━━━ EXTRACTED ENTRIES ━━━

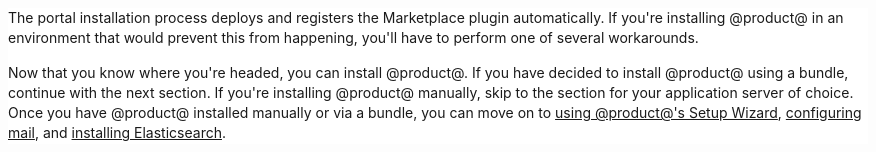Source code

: The portal installation process deploys and registers the Marketplace plugin
automatically. If you're installing @product@ in an environment that would
prevent this from happening, you'll have to perform one of several workarounds. 

Now that you know where you're headed, you can install @product@. If you have
decided to install @product@ using a bundle, continue with the next section. If
you're installing @product@ manually, skip to the section for your application
server of choice. Once you have @product@ installed manually or via a bundle,
you can move on to 
[using @product@'s Setup Wizard](/discover/deployment/-/knowledge_base/7-1/installing-liferay##using-liferays-setup-wizard),
[configuring mail](/discover/deployment/-/knowledge_base/7-1/installing-liferay#configuring-mail),
and 
[installing Elasticsearch](/discover/deployment/-/knowledge_base/7-1/installing-elasticsearch).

━━━

**EXERCISE DIRECTIONS**
Without the pictures, return the entries exactly as they appear.

**RESPONSE TO THIS EXERCISE**
Source code

: The portal installation process deploys and registers the Marketplace plugin
automatically. If you're installing @product@ in an environment that would
prevent this from happening, you'll have to perform one of several workarounds. 

Now that you know where you're headed, you can install @product@. If you have
decided to install @product@ using a bundle, continue with the next section. If
you're installing @product@ manually, skip to the section for your application
server of choice. Once you have @product@ installed manually or via a bundle,
you can move on to 
[using @product@'s Setup Wizard](/discover/deployment/-/knowledge_base/7-1/installing-liferay##using-liferays-setup-wizard),
[configuring mail](/discover/deployment/-/knowledge_base/7-1/installing-liferay#configuring-mail),
and 
[installing Elasticsearch](/discover/deployment/-/knowledge_base/7-1/installing-elasticsearch).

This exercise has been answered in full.